Limitations & Future Work¶

The voice conversion tool used in benchmark construction may introduce artifacts, potentially affecting the naturalness of certain scenarios.
Only English dialogue data are evaluated; cross-lingual assessment remains to be conducted.
Each target speaker is fixed at 5 turns; consistency evaluation over longer dialogues is not addressed.
The evaluation set size (1,818 instances) is relatively limited, and statistical power may be insufficient to distinguish subtle performance differences between certain models.
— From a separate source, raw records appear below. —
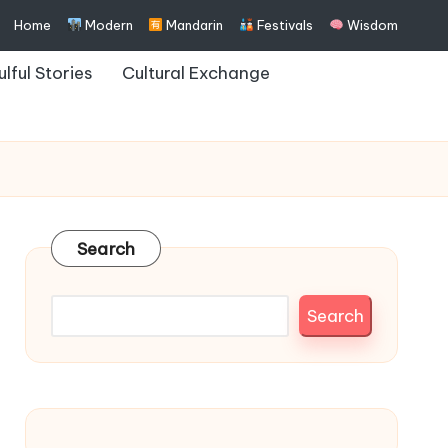
Home
Modern
Mandarin
Festivals
Wisdom
ulful Stories
Cultural Exchange
Search
Search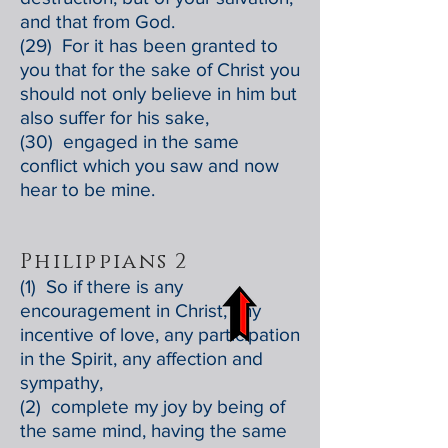
and that from God.
(29) For it has been granted to
you that for the sake of Christ you
should not only believe in him but
also suffer for his sake,
(30) engaged in the same
conflict which you saw and now
hear to be mine.
Philippians 2
(1) So if there is any
encouragement in Christ, any
incentive of love, any participation
in the Spirit, any affection and
sympathy,
(2) complete my joy by being of
the same mind, having the same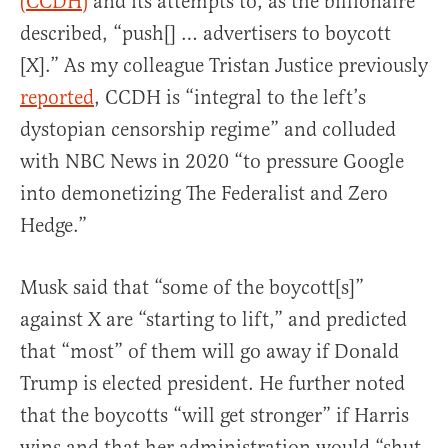
(CCDH)
and its attempts to, as the billionaire
described, “push[] … advertisers to boycott
[X].” As my colleague Tristan Justice previously
report
ed
, CCDH is “integral to the left’s
dystopian censorship regime” and colluded
with NBC News in 2020 “to pressure Google
into demonetizing The Federalist and Zero
Hedge.”
Musk said that “some of the boycott[s]”
against X are “starting to lift,” and predicted
that “most” of them will go away if Donald
Trump is elected president. He further noted
that the boycotts “will get stronger” if Harris
wins and that her administration would “shut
vs. Traditional Speaker Verification (ECAPA-TDNN): Traditional methods perform pairwise comparison; SpeakerSleuth evaluates holistic dialogue-level consistency judgment.
vs. LALM-as-Judge (Speech Quality Assessment): Existing LALM-based judges primarily focus on single-dimension speech quality; SpeakerSleuth is the first to evaluate cross-turn speaker consistency.
vs. Speaker Recognition/Diarization: Traditional tasks identify who is speaking; SpeakerSleuth evaluates whether utterances claimed to be from the same speaker are acoustically consistent.

Rating¶

Novelty: ⭐⭐⭐⭐⭐ — The first benchmark for speaker consistency evaluation in multi-turn dialogues; the modality bias finding carries significant implications.
Experimental Thoroughness: ⭐⭐⭐⭐⭐ — Comprehensive coverage of 12 LALMs, 6 embedding methods, three-level tasks, textual context analysis, and reference audio influence analysis.
Writing Quality: ⭐⭐⭐⭐ — The logical flow from task design to benchmark construction to experimental analysis is clear, and key findings are well summarized.